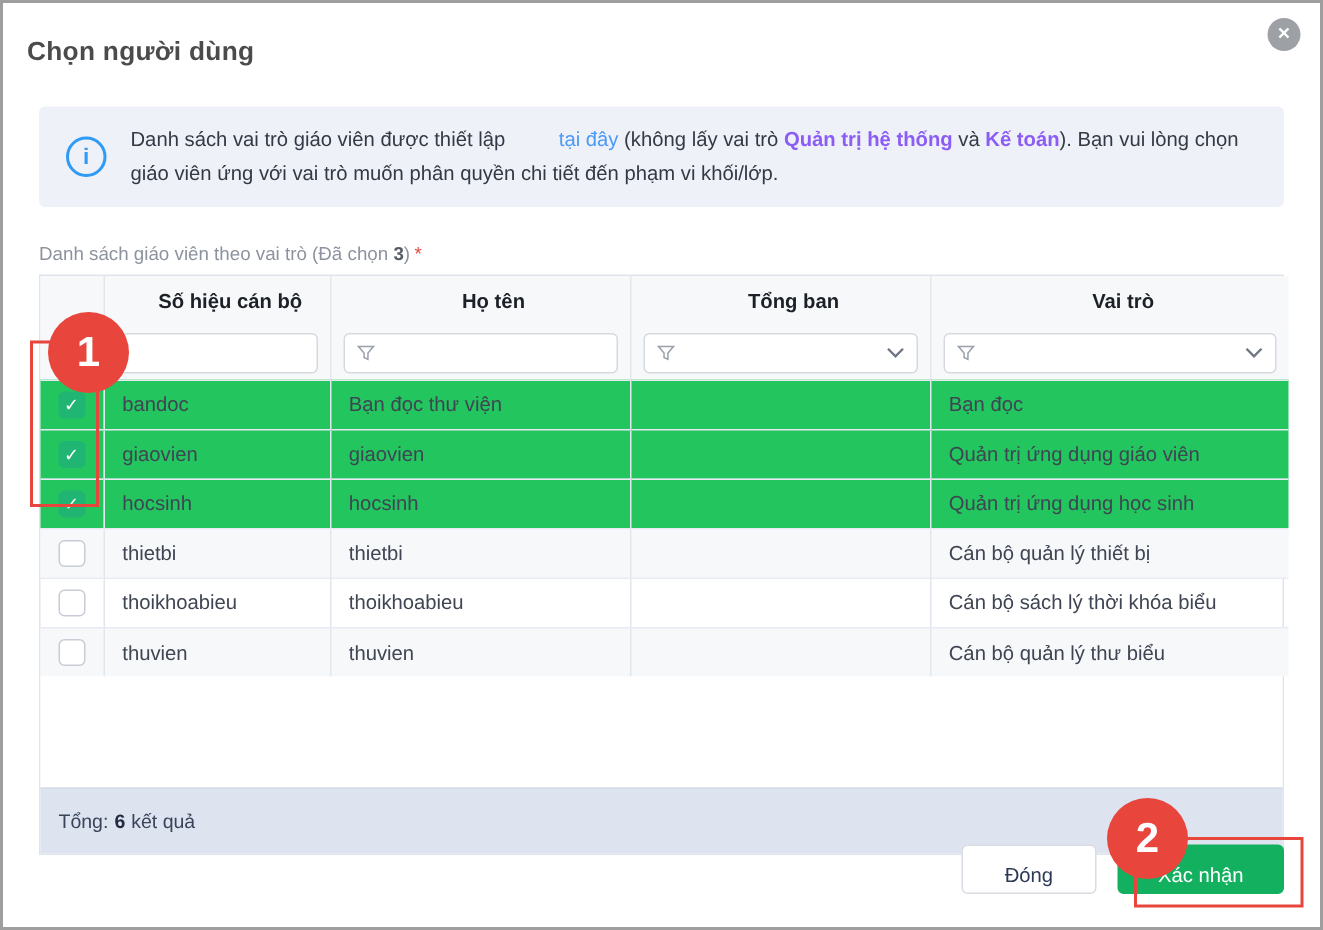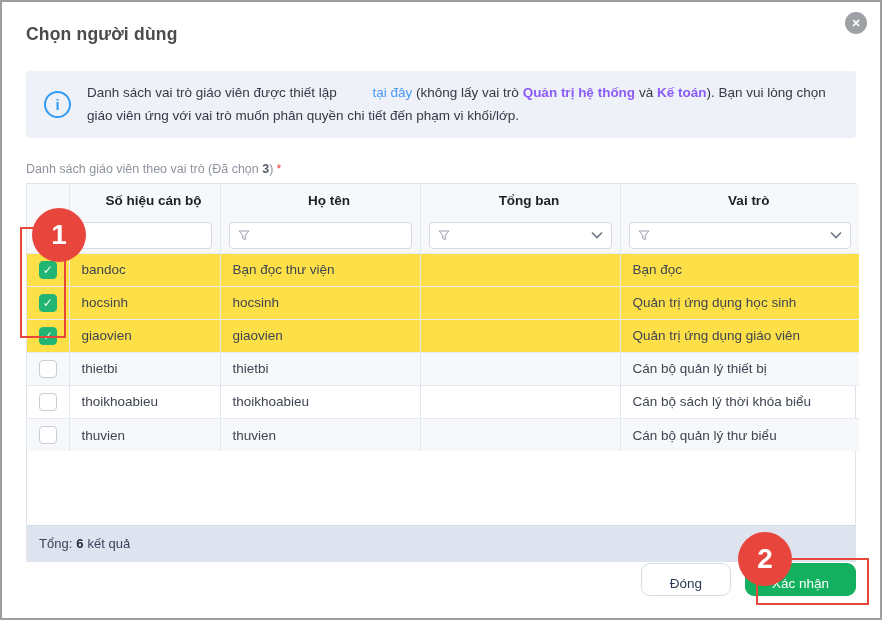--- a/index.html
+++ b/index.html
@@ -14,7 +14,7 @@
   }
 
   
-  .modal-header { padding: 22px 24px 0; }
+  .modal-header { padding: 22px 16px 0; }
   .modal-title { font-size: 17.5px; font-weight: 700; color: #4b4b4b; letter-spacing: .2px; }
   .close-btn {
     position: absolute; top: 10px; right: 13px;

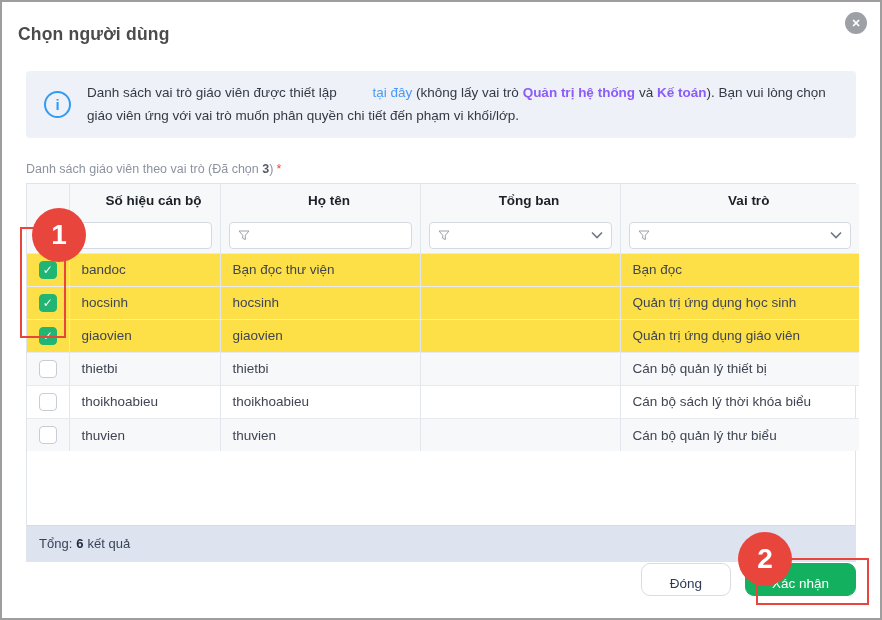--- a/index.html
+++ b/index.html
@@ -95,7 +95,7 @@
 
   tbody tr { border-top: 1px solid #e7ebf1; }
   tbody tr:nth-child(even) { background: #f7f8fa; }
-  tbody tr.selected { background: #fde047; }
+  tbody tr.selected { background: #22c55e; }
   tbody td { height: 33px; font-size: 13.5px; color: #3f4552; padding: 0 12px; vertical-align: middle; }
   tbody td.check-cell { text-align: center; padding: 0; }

——

**Problem description**
Scan the records above for the word "selected". Copy each line that has it.

**Result**
-  tbody tr.selected { background: #fde047; }
+  tbody tr.selected { background: #22c55e; }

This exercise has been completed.